* Aim of the task: Please print, exactly, only the lines in the entries below from the line that has "pinky mcp: (243, 168)" through the line that has "thumb cmc: (90, 123)". Pictures don't go in.

** Opening Dataset extract block **

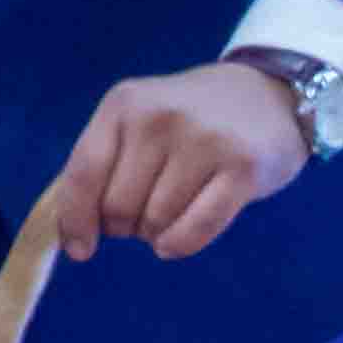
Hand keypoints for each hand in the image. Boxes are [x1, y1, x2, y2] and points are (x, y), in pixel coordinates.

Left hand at [43, 60, 308, 263]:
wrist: (269, 93)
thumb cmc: (191, 117)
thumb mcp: (139, 119)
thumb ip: (105, 163)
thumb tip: (73, 230)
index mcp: (124, 104)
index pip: (82, 173)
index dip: (76, 219)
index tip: (80, 250)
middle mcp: (160, 117)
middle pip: (119, 206)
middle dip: (125, 225)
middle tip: (145, 213)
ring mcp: (204, 140)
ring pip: (156, 221)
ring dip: (157, 234)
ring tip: (172, 211)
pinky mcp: (243, 168)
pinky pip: (195, 229)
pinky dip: (180, 245)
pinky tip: (177, 241)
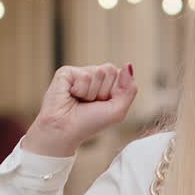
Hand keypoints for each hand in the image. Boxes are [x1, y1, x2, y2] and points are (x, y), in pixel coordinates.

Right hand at [22, 63, 137, 156]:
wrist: (65, 130)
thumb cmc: (90, 123)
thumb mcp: (118, 110)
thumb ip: (129, 89)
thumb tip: (128, 64)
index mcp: (106, 83)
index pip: (121, 74)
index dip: (116, 92)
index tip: (104, 104)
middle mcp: (93, 76)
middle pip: (110, 70)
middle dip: (104, 91)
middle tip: (91, 103)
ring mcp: (79, 73)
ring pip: (99, 72)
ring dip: (92, 93)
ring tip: (81, 101)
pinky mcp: (66, 72)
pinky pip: (85, 75)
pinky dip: (81, 90)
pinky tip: (71, 96)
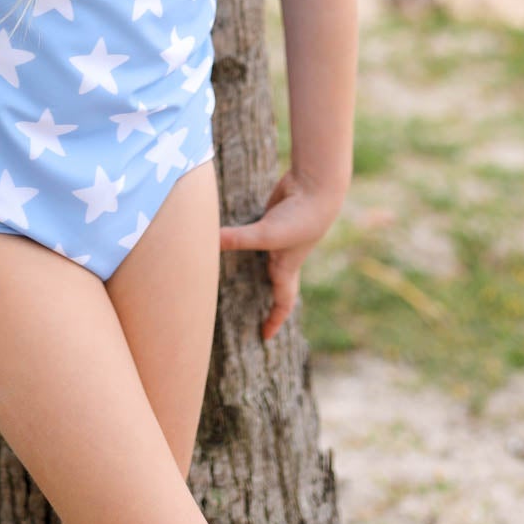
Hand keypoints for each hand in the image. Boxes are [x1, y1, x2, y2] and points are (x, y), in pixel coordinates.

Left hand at [219, 166, 344, 341]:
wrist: (315, 187)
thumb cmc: (298, 219)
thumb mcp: (266, 234)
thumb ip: (238, 239)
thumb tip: (207, 241)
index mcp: (286, 268)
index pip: (282, 303)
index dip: (274, 321)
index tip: (264, 336)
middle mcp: (282, 255)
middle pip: (273, 283)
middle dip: (264, 298)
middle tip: (247, 309)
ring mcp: (277, 235)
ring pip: (261, 257)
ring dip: (250, 265)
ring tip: (229, 273)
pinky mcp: (271, 216)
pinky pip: (254, 232)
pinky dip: (242, 236)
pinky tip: (225, 234)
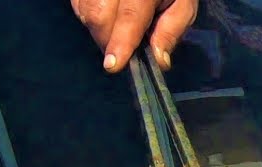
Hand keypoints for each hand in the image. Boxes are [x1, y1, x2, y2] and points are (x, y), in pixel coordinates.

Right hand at [71, 0, 198, 72]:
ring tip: (117, 31)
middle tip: (122, 50)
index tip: (113, 65)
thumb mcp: (183, 6)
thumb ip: (171, 31)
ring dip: (97, 31)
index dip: (120, 42)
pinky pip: (78, 5)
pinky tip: (106, 18)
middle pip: (99, 15)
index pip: (129, 16)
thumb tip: (159, 60)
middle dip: (107, 41)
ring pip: (85, 11)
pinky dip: (88, 18)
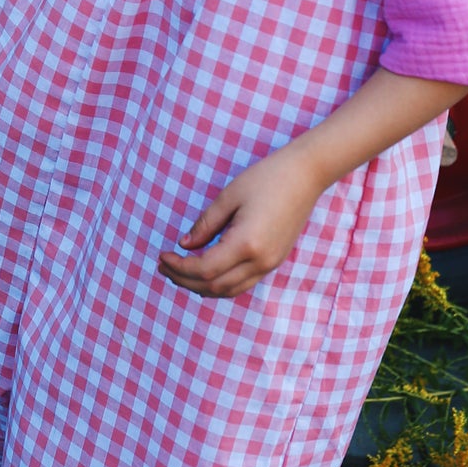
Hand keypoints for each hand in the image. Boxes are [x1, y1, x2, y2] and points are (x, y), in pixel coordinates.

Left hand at [157, 139, 327, 300]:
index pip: (205, 269)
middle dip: (185, 280)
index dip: (180, 267)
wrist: (305, 176)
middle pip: (215, 286)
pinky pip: (243, 283)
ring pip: (230, 290)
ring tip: (179, 273)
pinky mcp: (274, 261)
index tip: (162, 256)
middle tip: (163, 267)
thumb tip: (185, 245)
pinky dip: (220, 283)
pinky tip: (206, 273)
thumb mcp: (229, 196)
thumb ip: (205, 224)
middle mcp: (261, 262)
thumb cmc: (266, 178)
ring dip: (201, 286)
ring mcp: (270, 265)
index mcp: (247, 244)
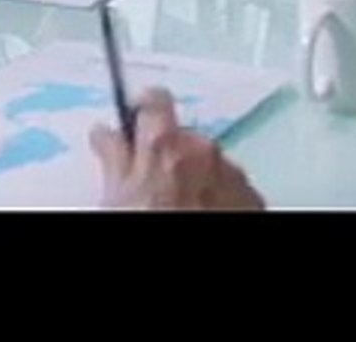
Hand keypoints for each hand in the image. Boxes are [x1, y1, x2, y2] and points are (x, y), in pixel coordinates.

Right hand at [90, 88, 265, 209]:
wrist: (202, 254)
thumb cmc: (151, 222)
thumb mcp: (115, 198)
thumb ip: (113, 159)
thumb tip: (105, 136)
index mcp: (165, 145)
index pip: (153, 101)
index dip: (141, 108)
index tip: (133, 118)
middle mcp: (203, 150)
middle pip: (182, 135)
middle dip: (167, 152)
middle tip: (149, 180)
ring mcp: (231, 173)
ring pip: (207, 161)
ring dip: (193, 175)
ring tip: (176, 206)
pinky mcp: (251, 196)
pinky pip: (229, 183)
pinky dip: (216, 193)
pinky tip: (199, 213)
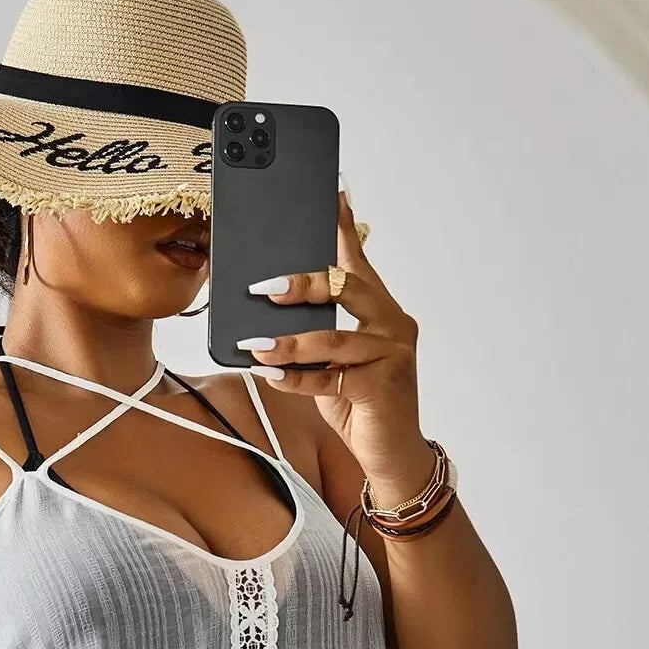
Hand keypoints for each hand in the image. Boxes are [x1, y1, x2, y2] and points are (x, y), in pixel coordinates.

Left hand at [238, 188, 435, 500]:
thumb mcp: (337, 361)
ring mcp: (391, 355)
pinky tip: (269, 374)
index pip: (359, 261)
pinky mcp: (382, 387)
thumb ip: (317, 333)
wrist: (392, 454)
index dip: (344, 227)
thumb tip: (268, 312)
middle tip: (264, 286)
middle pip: (346, 288)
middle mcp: (393, 325)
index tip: (330, 193)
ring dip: (288, 342)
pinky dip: (295, 378)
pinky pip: (330, 378)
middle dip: (302, 284)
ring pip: (332, 339)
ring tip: (255, 343)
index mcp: (382, 311)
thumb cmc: (361, 404)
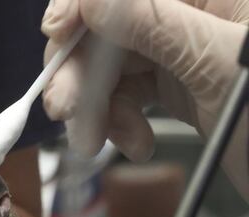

** Closing Dataset extract block **

* Result of this exercise:
pinky mcp: (243, 168)
pinky pip: (195, 229)
pinky dip: (180, 245)
pinky tip: (177, 241)
Hand keypoints for each hand in the image. Boxes are [x1, y1, x2, y2] and points are (x, y), in pixel coordinates.

Right hand at [22, 63, 137, 156]:
wrist: (65, 130)
thumb cmc: (90, 123)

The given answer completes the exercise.